§ Task objective:
From the credit union interview, answer:
1. Residents of how many Central Illinois counties can be CEFCU members?
2. Which tax do critics say credit unions are spared from paying?
3. What are credit unions not allowed to offer a select few owners and officers?

§ Document section:
Anyone living in the nine contiguous Central Illinois counties can be a CEFCU member. Also, Caterpillar employees, Caterpillar dealers, and retirees, along with their families can join. There are a few other small groups that our regulator has authorized us to serve, but they represent less than two percent of total membership.

Some would say that the original purpose of credit unions becomes a little distorted when, in reality, anyone in a particular geographical area can join a credit union. There are currently some legal challenges. Your critics in the banking industry would argue that credit unions aren’t playing on a level playing field because credit unions have the advantage of not paying federal income taxes. And they would say that the “common bond” that was the historical basis for membership in a credit union (company employment, for example) no longer exists since nearly anyone can be a member today. How do you answer your critics?

Let ours be the level playing field. If they feel we have it so darn good, why don’t’ they convert to a credit union charter? They’re free to convert to a credit union charter anytime they want. That’s my answer. If it’s so good, join us!

Of course, the primary reason they’re not going to do so is that we are not allowed to offer stock options for a select few owners and officers. The bankers will never give up their options.

Credit unions will face more lawsuits from the bankers who don’t want competition. It will eventually get real ugly. I actually look forward to it. I look forward to the fight because we hold the high ground of serving member/owners of limited means as if they were millionaires.

§ Data listing:
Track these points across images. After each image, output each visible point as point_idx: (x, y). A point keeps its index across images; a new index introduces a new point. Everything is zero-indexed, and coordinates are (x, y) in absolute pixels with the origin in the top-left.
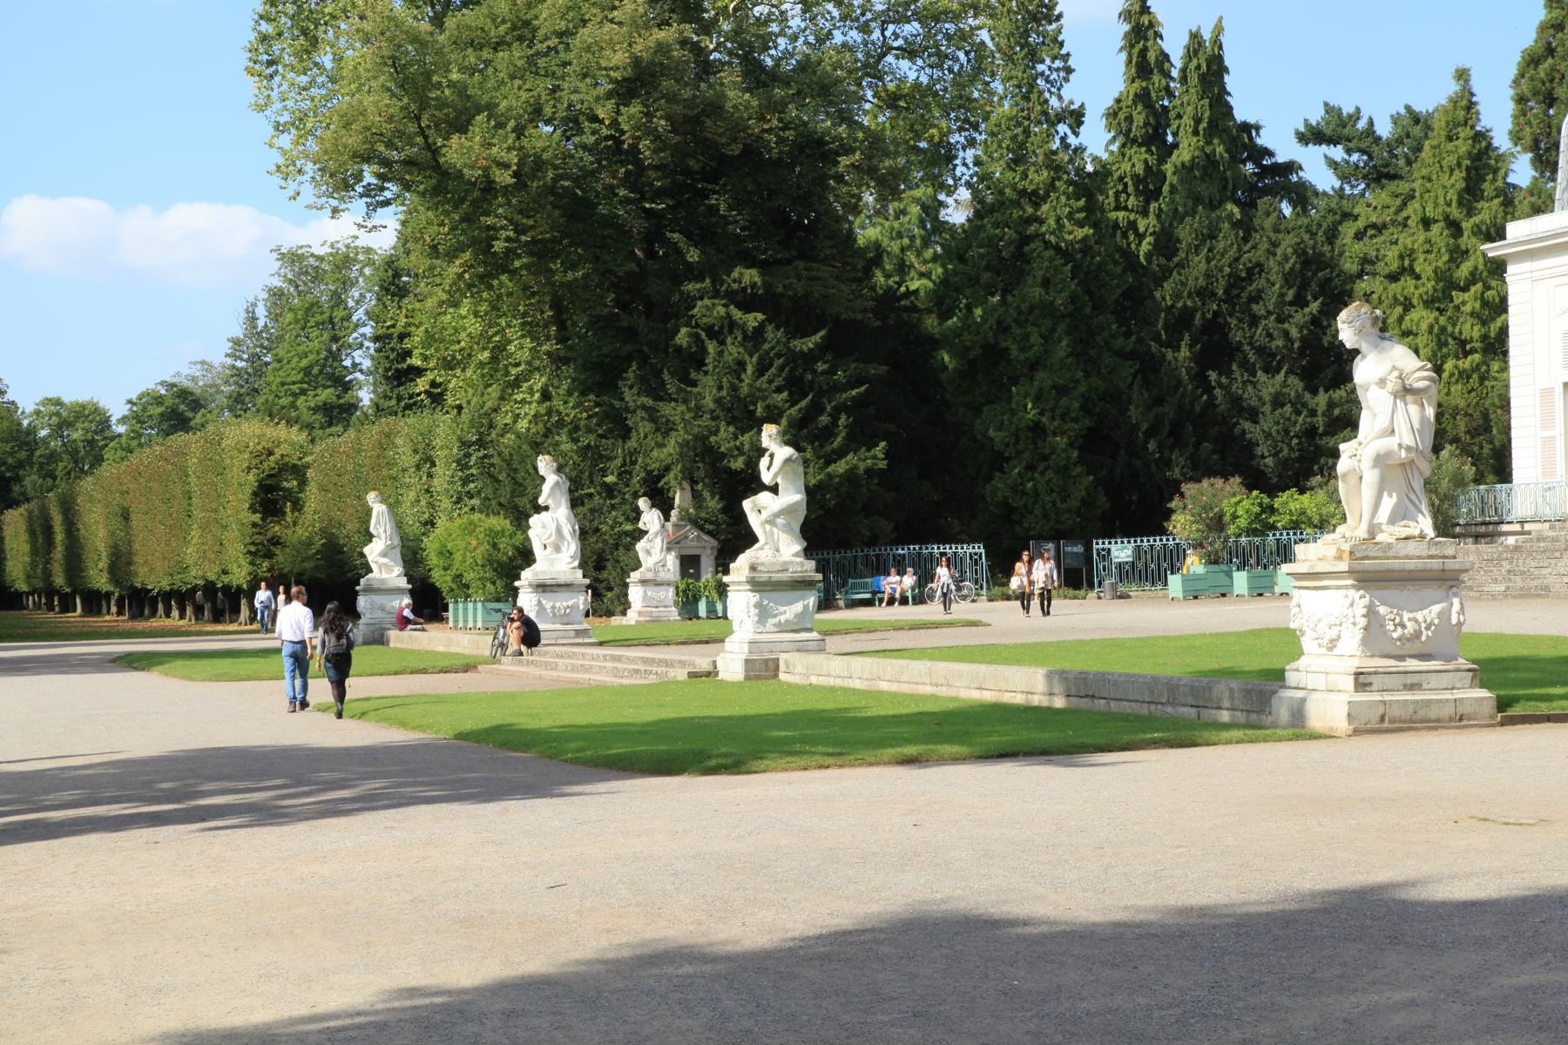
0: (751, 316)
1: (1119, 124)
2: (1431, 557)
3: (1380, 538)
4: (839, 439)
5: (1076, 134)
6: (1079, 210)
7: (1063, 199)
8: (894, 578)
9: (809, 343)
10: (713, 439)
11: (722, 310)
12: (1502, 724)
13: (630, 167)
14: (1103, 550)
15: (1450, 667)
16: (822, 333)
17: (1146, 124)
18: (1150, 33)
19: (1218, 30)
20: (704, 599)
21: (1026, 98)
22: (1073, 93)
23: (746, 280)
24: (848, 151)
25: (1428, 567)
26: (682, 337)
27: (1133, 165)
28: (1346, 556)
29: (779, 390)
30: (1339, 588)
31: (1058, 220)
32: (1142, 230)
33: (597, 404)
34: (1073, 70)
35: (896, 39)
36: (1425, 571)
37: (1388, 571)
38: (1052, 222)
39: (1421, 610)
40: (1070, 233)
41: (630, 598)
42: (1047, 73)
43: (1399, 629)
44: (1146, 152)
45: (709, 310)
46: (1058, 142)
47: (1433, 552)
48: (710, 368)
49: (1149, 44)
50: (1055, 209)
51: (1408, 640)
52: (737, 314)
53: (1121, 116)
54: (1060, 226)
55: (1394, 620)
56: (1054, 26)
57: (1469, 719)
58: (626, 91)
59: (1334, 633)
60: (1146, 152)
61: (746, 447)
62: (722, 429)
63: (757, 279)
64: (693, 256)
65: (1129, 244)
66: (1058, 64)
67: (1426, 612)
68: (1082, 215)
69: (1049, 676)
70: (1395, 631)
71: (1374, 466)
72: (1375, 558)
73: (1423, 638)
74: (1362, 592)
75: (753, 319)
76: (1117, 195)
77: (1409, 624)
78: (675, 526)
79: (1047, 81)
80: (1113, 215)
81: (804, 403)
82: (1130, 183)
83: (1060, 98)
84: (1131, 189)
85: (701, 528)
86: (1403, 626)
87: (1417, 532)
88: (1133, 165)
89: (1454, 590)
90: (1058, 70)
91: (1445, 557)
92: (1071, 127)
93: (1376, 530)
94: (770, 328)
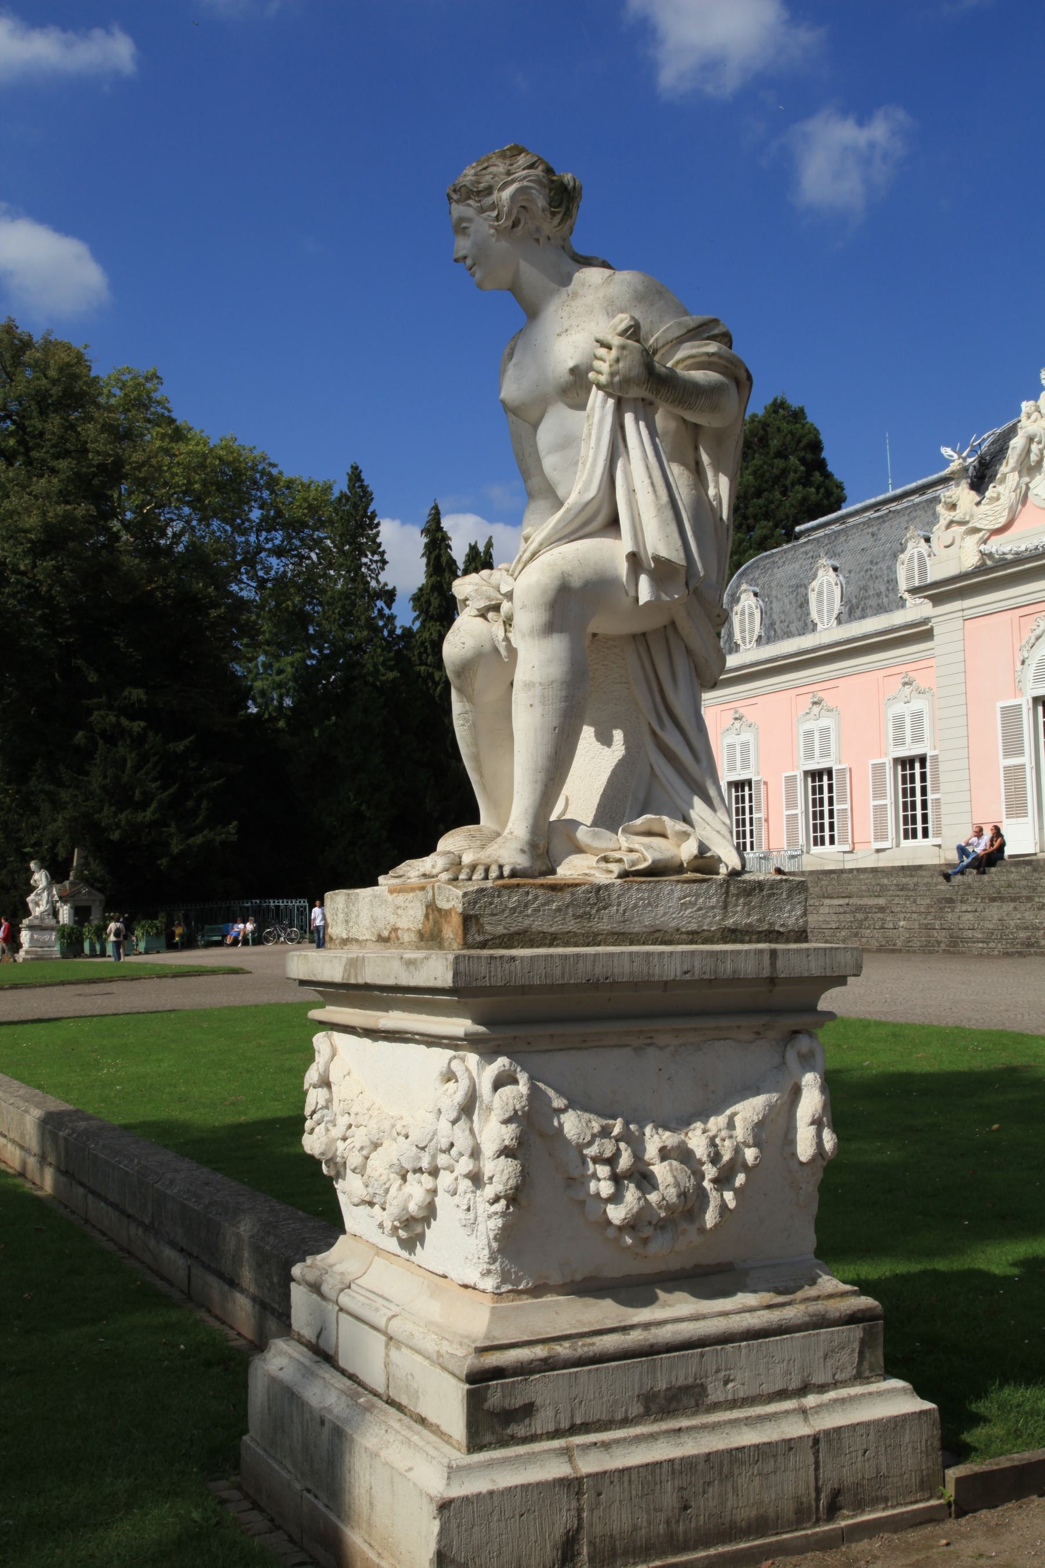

§ Solution for this task:
1. Nine contiguous counties.
2. Federal income taxes.
3. Stock options.